**PROBLEM REQUIREMENTS**: Reproduce the data collection quotes below word for word, from the date line through the final quotation.

EXTRACT Start Marker

16 December 2018

Data Science: Data Collection (Just the Quotes)

"There are two aspects of statistics that are continually mixed, the method and the science. Statistics are used as a method, whenever we measure something, for example, the size of a district, the number of inhabitants of a country, the quantity or price of certain commodities, etc. […] There is, moreover, a science of statistics. It consists of knowing how to gather numbers, combine them and calculate them, in the best way to lead to certain results. But this is, strictly speaking, a branch of mathematics." (Alphonse P de Candolle, "Considerations on Crime Statistics", 1833)

"Just as data gathered by an incompetent observer are worthless - or by a biased observer, unless the bias can be measured and eliminated from the result - so also conclusions obtained from even the best data by one unacquainted with the principles of statistics must be of doubtful value." (William F White, "A Scrap-Book of Elementary Mathematics: Notes, Recreations, Essays", 1908)

"[...] scientists are not a select few intelligent enough to think in terms of 'broad sweeping theoretical laws and principles'. Instead, scientists are people specifically trained to build models that incorporate theoretical assumptions and empirical evidence. Working with models is essential to the performance of their daily work; it allows them to construct arguments and to collect data." (Peter Imhof, Science Vol. 287, 1935–1936)

"Statistics is a scientific discipline concerned with collection, analysis, and interpretation of data obtained from observation or experiment. The subject has a coherent structure based on the theory of Probability and includes many different procedures which contribute to research and development throughout the whole of Science and Technology." (Egon Pearson, 1936)

EXTRACT End Marker
SUPPLIED RECORDS Start Marker

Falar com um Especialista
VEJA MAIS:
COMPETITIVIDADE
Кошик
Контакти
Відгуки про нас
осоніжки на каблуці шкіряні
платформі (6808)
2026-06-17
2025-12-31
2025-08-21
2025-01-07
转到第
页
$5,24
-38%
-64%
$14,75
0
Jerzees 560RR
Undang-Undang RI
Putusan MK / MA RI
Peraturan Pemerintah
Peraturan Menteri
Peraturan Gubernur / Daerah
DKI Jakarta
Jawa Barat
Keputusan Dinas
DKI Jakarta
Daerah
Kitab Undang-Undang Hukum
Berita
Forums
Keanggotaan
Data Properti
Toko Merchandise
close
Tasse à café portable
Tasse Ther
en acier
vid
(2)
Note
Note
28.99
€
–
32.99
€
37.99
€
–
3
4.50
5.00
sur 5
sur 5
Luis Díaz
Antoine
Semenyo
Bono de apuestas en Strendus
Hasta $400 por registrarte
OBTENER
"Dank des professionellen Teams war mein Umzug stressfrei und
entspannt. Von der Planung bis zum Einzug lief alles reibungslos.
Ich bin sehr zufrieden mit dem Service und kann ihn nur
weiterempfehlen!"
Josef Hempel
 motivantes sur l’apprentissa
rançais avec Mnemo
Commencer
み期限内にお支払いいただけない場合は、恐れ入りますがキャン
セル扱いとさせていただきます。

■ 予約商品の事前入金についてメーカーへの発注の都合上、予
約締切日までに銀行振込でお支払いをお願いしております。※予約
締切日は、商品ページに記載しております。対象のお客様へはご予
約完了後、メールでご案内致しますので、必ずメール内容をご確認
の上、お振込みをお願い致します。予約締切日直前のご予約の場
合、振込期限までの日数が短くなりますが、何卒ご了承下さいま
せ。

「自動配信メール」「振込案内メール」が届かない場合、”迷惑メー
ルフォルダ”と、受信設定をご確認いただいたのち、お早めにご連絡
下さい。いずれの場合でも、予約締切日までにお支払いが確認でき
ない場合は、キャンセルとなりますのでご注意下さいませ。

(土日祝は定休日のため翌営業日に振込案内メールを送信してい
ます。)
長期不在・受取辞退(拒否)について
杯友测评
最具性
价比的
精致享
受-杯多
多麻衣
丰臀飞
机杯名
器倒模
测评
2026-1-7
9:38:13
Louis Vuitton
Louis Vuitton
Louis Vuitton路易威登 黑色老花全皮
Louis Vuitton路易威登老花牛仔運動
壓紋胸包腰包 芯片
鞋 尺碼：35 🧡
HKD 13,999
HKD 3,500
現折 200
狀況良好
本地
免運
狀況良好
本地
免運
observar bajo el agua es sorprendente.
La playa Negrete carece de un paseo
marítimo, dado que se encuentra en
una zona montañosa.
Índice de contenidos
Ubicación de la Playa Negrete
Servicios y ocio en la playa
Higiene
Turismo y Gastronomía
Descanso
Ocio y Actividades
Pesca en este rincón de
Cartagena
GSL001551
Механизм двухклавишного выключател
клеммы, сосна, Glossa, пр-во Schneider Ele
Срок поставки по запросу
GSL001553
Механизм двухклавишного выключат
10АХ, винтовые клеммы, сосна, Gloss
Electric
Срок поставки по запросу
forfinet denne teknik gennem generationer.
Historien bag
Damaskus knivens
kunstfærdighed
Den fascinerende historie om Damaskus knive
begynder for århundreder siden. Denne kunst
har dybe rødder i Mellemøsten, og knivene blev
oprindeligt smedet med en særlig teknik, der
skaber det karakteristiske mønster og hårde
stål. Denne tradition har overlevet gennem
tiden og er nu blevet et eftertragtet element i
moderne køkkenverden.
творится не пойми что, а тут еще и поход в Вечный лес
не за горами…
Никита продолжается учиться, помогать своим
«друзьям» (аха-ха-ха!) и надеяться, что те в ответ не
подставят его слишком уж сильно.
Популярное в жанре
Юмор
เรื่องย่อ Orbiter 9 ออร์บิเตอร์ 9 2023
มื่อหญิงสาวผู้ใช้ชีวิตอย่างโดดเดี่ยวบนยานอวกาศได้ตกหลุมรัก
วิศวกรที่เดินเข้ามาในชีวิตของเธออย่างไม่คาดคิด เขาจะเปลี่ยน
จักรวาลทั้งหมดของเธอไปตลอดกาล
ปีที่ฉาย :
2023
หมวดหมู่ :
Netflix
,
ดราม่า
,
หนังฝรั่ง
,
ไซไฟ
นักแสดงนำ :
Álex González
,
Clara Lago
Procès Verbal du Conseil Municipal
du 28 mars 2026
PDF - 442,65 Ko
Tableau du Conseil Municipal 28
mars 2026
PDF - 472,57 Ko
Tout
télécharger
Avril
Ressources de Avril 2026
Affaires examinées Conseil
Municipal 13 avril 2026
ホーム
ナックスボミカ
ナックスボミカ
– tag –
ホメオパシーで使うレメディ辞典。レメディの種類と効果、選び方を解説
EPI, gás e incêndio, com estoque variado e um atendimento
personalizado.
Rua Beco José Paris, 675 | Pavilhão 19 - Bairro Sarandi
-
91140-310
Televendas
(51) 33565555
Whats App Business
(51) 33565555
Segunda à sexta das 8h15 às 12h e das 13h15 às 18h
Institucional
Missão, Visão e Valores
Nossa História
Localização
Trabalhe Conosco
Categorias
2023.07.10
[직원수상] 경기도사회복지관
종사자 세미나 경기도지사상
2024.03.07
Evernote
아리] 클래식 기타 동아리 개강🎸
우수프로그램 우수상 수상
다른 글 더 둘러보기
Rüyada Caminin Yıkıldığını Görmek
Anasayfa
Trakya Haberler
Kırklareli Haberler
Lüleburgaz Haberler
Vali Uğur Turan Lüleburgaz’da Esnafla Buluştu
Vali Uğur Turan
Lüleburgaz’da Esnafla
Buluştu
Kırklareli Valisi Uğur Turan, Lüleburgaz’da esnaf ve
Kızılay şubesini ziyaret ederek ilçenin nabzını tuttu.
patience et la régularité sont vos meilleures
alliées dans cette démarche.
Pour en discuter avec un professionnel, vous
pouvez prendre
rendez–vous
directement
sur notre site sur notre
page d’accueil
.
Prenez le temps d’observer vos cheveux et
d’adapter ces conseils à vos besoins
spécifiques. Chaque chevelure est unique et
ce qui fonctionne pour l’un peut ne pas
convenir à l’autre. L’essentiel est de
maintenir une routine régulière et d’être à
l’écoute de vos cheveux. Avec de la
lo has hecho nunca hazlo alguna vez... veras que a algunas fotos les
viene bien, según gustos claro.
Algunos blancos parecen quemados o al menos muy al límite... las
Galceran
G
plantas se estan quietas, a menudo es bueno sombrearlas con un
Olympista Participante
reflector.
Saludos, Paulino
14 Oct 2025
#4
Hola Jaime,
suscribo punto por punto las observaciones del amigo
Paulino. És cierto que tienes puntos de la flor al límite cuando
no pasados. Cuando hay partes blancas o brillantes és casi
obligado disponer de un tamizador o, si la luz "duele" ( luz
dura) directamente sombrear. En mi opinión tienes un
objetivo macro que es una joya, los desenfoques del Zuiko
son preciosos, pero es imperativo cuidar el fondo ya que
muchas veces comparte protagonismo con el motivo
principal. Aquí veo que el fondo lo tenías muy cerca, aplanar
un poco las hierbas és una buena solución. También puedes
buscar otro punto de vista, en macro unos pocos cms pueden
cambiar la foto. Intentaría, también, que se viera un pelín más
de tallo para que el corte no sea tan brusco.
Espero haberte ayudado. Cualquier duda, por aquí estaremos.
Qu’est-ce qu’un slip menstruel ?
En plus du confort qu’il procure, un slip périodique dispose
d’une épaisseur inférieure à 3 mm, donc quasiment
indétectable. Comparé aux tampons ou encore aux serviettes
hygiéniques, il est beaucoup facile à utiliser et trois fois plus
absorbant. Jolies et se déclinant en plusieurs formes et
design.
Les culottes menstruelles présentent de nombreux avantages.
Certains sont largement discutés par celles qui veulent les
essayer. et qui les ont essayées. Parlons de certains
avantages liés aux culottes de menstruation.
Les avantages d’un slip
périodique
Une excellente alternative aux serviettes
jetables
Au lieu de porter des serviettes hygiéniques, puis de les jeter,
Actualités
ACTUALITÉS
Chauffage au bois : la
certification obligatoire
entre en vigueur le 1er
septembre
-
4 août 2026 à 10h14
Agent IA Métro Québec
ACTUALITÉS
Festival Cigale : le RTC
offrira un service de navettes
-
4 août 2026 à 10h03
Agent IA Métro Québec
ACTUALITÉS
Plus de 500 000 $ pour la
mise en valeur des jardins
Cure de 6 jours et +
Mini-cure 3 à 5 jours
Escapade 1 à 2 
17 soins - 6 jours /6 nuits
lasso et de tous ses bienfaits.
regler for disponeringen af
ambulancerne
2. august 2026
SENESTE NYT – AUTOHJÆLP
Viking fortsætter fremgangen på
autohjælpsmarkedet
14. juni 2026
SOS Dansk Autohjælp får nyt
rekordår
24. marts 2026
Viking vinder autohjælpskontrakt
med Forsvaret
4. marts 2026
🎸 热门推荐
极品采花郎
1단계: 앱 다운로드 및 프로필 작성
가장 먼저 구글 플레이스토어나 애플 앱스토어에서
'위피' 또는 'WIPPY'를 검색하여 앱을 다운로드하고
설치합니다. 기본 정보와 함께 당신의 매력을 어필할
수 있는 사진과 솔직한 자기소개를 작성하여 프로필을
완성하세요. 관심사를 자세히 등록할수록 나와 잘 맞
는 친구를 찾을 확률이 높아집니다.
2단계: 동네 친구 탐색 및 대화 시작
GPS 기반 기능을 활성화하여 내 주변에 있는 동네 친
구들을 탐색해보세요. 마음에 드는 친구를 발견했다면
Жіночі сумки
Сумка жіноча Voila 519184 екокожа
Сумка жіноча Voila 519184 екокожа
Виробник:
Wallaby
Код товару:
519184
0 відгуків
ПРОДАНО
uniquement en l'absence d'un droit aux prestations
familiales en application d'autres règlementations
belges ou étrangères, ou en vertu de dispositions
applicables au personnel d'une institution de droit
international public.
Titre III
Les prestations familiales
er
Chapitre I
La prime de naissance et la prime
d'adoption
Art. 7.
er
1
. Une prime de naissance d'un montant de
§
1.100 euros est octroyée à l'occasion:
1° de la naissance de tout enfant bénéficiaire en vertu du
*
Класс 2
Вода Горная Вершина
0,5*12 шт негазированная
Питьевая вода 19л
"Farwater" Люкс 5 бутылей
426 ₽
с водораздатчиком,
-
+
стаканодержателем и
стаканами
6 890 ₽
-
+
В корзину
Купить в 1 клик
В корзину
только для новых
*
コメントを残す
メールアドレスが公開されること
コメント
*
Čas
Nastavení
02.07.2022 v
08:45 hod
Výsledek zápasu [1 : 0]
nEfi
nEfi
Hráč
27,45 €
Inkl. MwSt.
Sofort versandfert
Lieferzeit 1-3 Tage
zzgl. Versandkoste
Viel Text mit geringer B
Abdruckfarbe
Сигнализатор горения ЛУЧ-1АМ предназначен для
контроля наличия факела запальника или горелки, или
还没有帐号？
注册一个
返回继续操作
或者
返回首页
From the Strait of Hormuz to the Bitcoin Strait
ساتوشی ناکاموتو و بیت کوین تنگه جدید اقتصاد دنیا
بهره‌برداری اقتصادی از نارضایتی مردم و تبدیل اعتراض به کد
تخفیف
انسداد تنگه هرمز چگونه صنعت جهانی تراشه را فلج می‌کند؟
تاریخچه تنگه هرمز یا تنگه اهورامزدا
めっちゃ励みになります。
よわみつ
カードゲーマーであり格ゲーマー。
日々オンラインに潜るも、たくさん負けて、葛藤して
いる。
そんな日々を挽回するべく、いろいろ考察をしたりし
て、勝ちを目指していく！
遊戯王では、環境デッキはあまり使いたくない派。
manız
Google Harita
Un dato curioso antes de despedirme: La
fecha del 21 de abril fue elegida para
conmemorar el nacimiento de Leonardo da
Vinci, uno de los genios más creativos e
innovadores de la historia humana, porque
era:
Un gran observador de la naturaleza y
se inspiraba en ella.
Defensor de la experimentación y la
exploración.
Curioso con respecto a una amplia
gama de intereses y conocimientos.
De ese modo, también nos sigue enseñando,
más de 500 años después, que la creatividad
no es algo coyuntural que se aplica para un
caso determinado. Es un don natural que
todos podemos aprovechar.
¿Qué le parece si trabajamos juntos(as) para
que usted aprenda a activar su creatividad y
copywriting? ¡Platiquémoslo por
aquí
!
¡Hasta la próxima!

SUPPLIED RECORDS End Marker

**WRITTEN ANSWER**:
16 December 2018

Data Science: Data Collection (Just the Quotes)

"There are two aspects of statistics that are continually mixed, the method and the science. Statistics are used as a method, whenever we measure something, for example, the size of a district, the number of inhabitants of a country, the quantity or price of certain commodities, etc. […] There is, moreover, a science of statistics. It consists of knowing how to gather numbers, combine them and calculate them, in the best way to lead to certain results. But this is, strictly speaking, a branch of mathematics." (Alphonse P de Candolle, "Considerations on Crime Statistics", 1833)

"Just as data gathered by an incompetent observer are worthless - or by a biased observer, unless the bias can be measured and eliminated from the result - so also conclusions obtained from even the best data by one unacquainted with the principles of statistics must be of doubtful value." (William F White, "A Scrap-Book of Elementary Mathematics: Notes, Recreations, Essays", 1908)

"[...] scientists are not a select few intelligent enough to think in terms of 'broad sweeping theoretical laws and principles'. Instead, scientists are people specifically trained to build models that incorporate theoretical assumptions and empirical evidence. Working with models is essential to the performance of their daily work; it allows them to construct arguments and to collect data." (Peter Imhof, Science Vol. 287, 1935–1936)

"Statistics is a scientific discipline concerned with collection, analysis, and interpretation of data obtained from observation or experiment. The subject has a coherent structure based on the theory of Probability and includes many different procedures which contribute to research and development throughout the whole of Science and Technology." (Egon Pearson, 1936)